What is Capital Accumulation? Discuss the factors that influence Capital accumulation


Capital formation or capital accumulation means the increase the stock of real in a country. In other words capital formation involves making of more capital goods, such machines, tools, factories, transport, equipment, materials, electricity etc, which are used for further production of goods. For making addition to the stock of capital savings investments and technical progress are essential. Capital accumulation is the very core economic development. It may be a predominantly private enterprise system like the American or a socialist economy like China and Cuba. Economic development cannot take place with technical progress such as construction of irrigation works, the production of agricultural tools and equipments and reclamation, building of dams, bridges and factories with machines installed in them, roads, railways and airports, ships and harbours, all the produced means of further production associated with high level productivity. In the view of many economists capital formation occupies the central and strategic position in the process of economic development.

Factors influencing Capital Formation:
Capital formation is not an automatic process. The rate of capital formation is different in different countries. This shows that capital formation is conditioned by certain factors. The following are chief factors that govern capital formation in a country.

(a)        Saving Creation: Savings are done by individuals or households. They do savings by not spending all their income on consumer goods. When individual or households save they release resources from the production of goods. Workers natural resources, materials etc thus released are made available for the production of capital goods.

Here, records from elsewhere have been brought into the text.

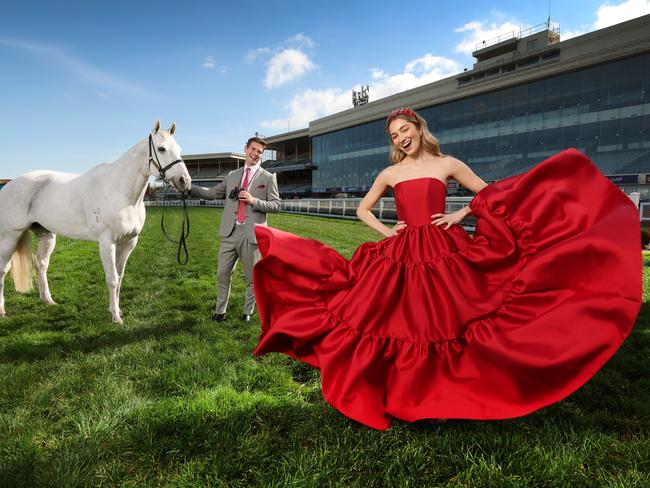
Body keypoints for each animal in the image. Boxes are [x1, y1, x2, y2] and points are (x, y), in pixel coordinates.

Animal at [0, 120, 191, 322]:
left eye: (179, 149)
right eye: (161, 148)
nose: (184, 181)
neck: (120, 191)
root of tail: (8, 185)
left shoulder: (128, 243)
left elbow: (119, 277)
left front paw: (117, 310)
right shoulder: (107, 242)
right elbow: (112, 279)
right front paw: (116, 317)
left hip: (45, 234)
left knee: (41, 264)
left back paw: (48, 300)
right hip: (9, 237)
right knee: (3, 269)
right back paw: (2, 310)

A high rate of savings is possible if people are prepared to put forth effort to maximise output even with the resources available and are willing to keep down their expenditure with in reasonable limits. In other words level of savings in a country depends upon the power to save and the will to save. The power to save or saving capacity of an economy mainly depends upon the average level of income and distribution of national income. The greater the level of income greater will be the amount of savings. Another source of savings is government. The government savings constitute the money collected as taxes and profits made by state under takings i.e. government enterprises. Foreign trade constitutes third source of savings. Foreign trade is easily amenable to State control for revenue and other purposes.

(b)        Mobilizing of Savings: Next step in process of capital formation is that the savings of household must be mobilized and transferred to businessmen or enterprise that requires them for investment. This stage depends on the efficiency of machinery for the collection of savings viz, the capital market, banks, insurance companies etc.

(c)        Channelising Savings into investment: For savings to result in capital formation, they must be invested. In order that investment of savings should take place, there must be a good number of honest and dynamic entrepreneurs in a country who are able to take risks and bear uncertainties of production. Given that a country has got enough good and venturesome entrepreneurs, investment will be made by them only if there is sufficient inducement to invest. Inducement to invest depends on marginal efficiency of capital i.e. progressive rate of profit on the one hand and rate of interest on the other hand.

(d)        Foreign Capital: Capital formation in a country can also take place with the help of foreign capital or foreign savings. Foreign capital can take the following form.

(i) Direct private investment by foreigners.
(ii) Loans or grants by foreign governments and
(iii) Loans by international agencies like World Bank.